Written task
With pictures excluded, output exactly the lines that run from the first line of the data below through the line containing "Total power dissipation".

══════════

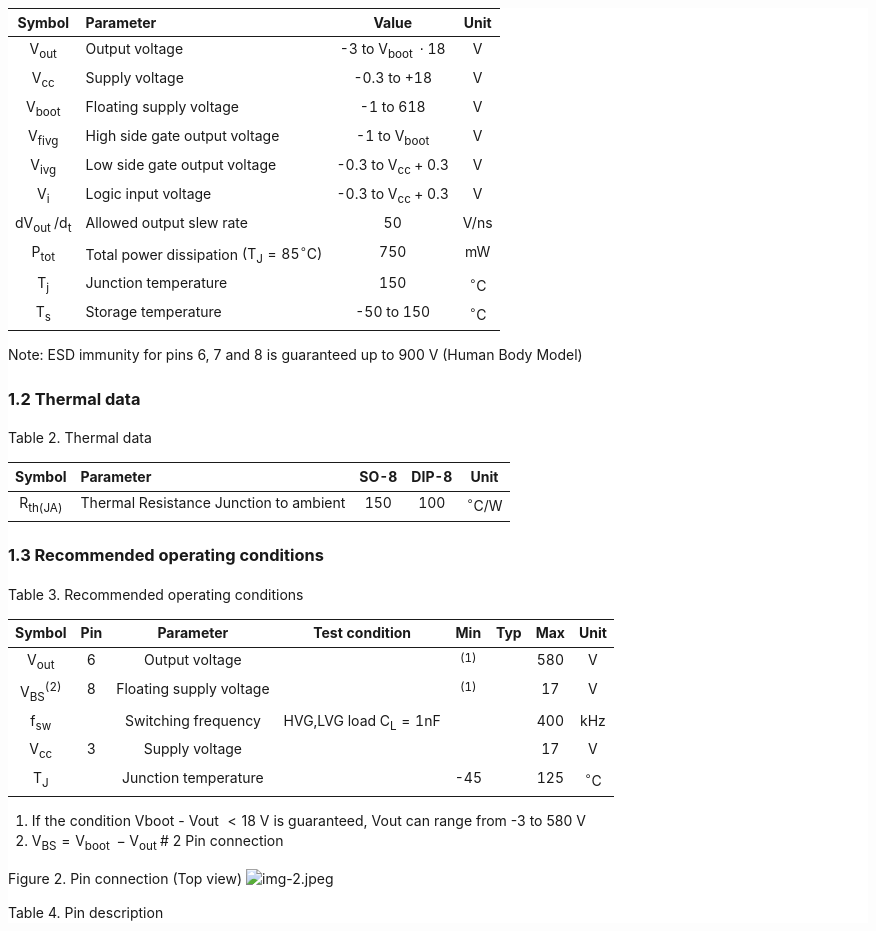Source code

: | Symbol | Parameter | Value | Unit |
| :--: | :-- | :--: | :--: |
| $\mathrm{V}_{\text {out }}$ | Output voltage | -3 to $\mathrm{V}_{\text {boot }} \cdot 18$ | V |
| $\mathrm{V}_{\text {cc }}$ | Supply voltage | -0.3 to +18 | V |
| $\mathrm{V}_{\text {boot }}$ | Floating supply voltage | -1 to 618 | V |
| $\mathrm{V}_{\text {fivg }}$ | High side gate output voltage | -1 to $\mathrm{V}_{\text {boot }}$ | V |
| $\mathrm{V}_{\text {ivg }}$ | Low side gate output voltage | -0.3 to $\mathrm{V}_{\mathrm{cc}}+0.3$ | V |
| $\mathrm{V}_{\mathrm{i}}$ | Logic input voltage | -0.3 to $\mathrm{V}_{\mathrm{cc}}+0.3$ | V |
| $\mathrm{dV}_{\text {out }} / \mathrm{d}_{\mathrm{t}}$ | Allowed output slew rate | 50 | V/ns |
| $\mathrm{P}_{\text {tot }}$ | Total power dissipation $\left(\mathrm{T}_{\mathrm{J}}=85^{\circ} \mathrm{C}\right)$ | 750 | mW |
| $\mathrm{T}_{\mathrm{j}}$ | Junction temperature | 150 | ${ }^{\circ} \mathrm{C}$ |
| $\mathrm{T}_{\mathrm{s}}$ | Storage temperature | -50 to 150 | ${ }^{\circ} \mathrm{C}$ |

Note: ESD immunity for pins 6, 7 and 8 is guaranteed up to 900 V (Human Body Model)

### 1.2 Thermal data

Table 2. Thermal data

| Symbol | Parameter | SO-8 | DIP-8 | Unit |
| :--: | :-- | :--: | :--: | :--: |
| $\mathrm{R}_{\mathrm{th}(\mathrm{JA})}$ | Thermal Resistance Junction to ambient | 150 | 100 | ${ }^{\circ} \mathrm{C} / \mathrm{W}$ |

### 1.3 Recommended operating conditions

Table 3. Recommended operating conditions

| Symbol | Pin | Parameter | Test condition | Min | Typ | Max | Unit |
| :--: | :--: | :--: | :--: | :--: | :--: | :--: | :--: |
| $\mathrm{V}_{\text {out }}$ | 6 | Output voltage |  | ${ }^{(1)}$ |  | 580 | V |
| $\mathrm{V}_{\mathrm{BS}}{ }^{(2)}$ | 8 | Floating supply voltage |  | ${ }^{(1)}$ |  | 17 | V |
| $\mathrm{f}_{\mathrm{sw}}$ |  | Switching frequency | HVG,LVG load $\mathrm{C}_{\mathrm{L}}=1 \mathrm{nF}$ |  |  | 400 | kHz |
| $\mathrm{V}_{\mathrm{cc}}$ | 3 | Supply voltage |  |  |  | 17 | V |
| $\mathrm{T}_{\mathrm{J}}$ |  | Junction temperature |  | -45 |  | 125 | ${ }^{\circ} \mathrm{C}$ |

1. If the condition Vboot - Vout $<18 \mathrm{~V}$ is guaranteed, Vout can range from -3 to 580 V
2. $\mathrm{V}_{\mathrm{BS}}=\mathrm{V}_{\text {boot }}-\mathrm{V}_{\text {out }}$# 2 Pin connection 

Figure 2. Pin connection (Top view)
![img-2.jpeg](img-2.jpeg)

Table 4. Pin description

══════════

Task solution
Source code

: | Symbol | Parameter | Value | Unit |
| :--: | :-- | :--: | :--: |
| $\mathrm{V}_{\text {out }}$ | Output voltage | -3 to $\mathrm{V}_{\text {boot }} \cdot 18$ | V |
| $\mathrm{V}_{\text {cc }}$ | Supply voltage | -0.3 to +18 | V |
| $\mathrm{V}_{\text {boot }}$ | Floating supply voltage | -1 to 618 | V |
| $\mathrm{V}_{\text {fivg }}$ | High side gate output voltage | -1 to $\mathrm{V}_{\text {boot }}$ | V |
| $\mathrm{V}_{\text {ivg }}$ | Low side gate output voltage | -0.3 to $\mathrm{V}_{\mathrm{cc}}+0.3$ | V |
| $\mathrm{V}_{\mathrm{i}}$ | Logic input voltage | -0.3 to $\mathrm{V}_{\mathrm{cc}}+0.3$ | V |
| $\mathrm{dV}_{\text {out }} / \mathrm{d}_{\mathrm{t}}$ | Allowed output slew rate | 50 | V/ns |
| $\mathrm{P}_{\text {tot }}$ | Total power dissipation $\left(\mathrm{T}_{\mathrm{J}}=85^{\circ} \mathrm{C}\right)$ | 750 | mW |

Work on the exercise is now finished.